Ann's Story

In 1988, I found myself very fatigued.   My doctor decided that the cause was likely stress as in the previous few months, my father had passed away, I had had a miscarriage and we had moved into a new home.  However, the fatigue became a bigger problem when I found myself needing to lie down mid-afternoon and thus was not adequately attending to our two young children.   On a subsequent visit to my GP, my BP measured 180/110.  I was immediately sent to a cardiologist who upon diagnosing me with Fibromuscular Dysplasia (FMD) in my right renal artery, hospitalized me.    An angiogram was done and subsequently an angioplasty of my renal artery.  I was prescribed medication for blood pressure ‘for life’.   However, in doing some research, I determined that hypertension may be helped with acupuncture, so I made frequent trips out to New Westminster for acupuncture treatments. (This treatment was not readily available then in Vancouver.)
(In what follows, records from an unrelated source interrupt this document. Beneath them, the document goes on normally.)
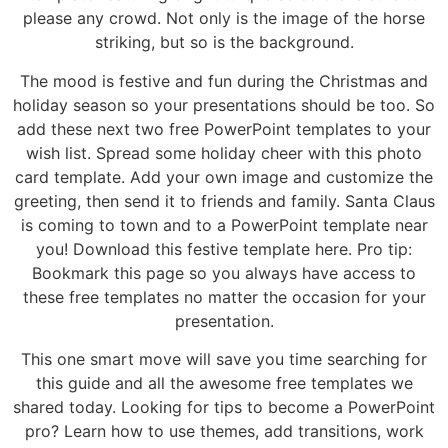
please any crowd. Not only is the image of the horse
striking, but so is the background.
The mood is festive and fun during the Christmas and
holiday season so your presentations should be too. So
add these next two free PowerPoint templates to your
wish list. Spread some holiday cheer with this photo
card template. Add your own image and customize the
greeting, then send it to friends and family. Santa Claus
is coming to town and to a PowerPoint template near
you! Download this festive template here. Pro tip:
Bookmark this page so you always have access to
these free templates no matter the occasion for your
presentation.
This one smart move will save you time searching for
this guide and all the awesome free templates we
shared today. Looking for tips to become a PowerPoint
pro? Learn how to use themes, add transitions, work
A few months later I told my GP that I would like to take myself off my meds and see how my BP measured.  It continued to register in the normal range and I went on with my life.
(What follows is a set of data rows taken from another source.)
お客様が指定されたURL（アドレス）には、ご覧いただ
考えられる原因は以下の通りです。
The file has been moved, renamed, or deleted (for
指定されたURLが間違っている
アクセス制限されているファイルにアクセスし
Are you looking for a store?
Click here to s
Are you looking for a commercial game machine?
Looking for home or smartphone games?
 Thirteen years later, in 2001, the extreme fatigue return. My blood pressure measured within the normal range.  However, at a step class, I found that I couldn’t complete the class. A week or so later, I noticed one morning, when cleaning my teeth, that I had some tightness in my throat. I assumed that I had swallowed some toothpaste.  Later that day, the tightness returned as I was running up some steps. How could I be having a heart attack…..no cholesterol problem, a non-smoker, seemingly fit and not overweight? Two days later, there was a slightly concerning incident when driving with my husband to a movie.  I noticed the throat tightness again.  Then in the movie, I also had pain, off and on, running down my arm. I asked a doctor friend and his wife,who were going to dine with us after the movie, about my symptoms.  He directed us to go to the emergency department immediately where I was diagnosed as having a heart attack.
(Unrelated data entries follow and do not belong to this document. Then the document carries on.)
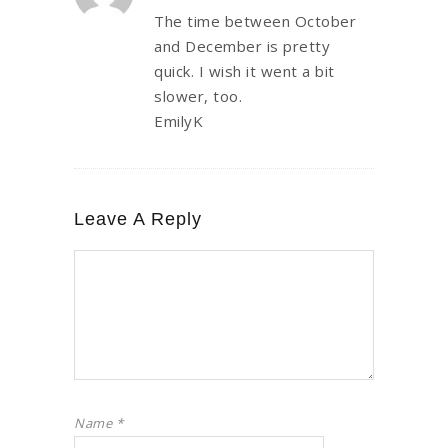
The time between October
and December is pretty
quick. I wish it went a bit
slower, too.
EmilyK
Leave A Reply
Name
*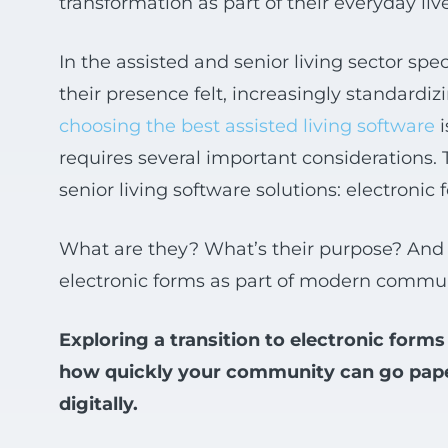
transformation as part of their everyday li
In the assisted and senior living sector spec
their presence felt, increasingly standardi
choosing the best assisted living software
i
requires several important considerations. 
senior living software solutions: electronic
What are they? What’s their purpose? And 
electronic forms as part of modern commu
Exploring a transition to electronic fo
how quickly your community can go paperl
digitally.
During the angiogram, Dr. Chris Buller, determined that the look of the obstruction in my

artery appeared in the likeness of FMD, although he hadn’t been aware that FMD occurred in the heart. (It was not generally known to occur there.)  He did not do an angioplasty as the blockage was in a longsection of a secondary artery which would not withstand the procedure.  Dr. Buller subsequently started a study with myself and 6 other women whose CD’s he had reviewed, determining that they also looked to have FMD as the cause of their heart attacks.   These women had been initially misdiagnosed as having normal cardiovascular disease.

 In 2012, when Dr. Buller left Vancouver for a Toronto hospital, I was referred to Dr. Jacqueline Saw, who had started doing research herself in what she called SCAD.  She suggested that it might be helpful for me to attend the Healthy Heart program for myself but also for those who have been recently diagnosed.  That is, for them to see someone, many years later, living ‘normally’. (I had been dismissed at the St. Paul’s Healthy Heart program, after one session following my heart attack, as essentially being too fit. Of course, there was no awareness of SCAD at that time.)

 I realize now how helpful the Healthy Heart program is in regaining one’s confidence and in understanding FMD and SCAD and I continue in a maintenance program there.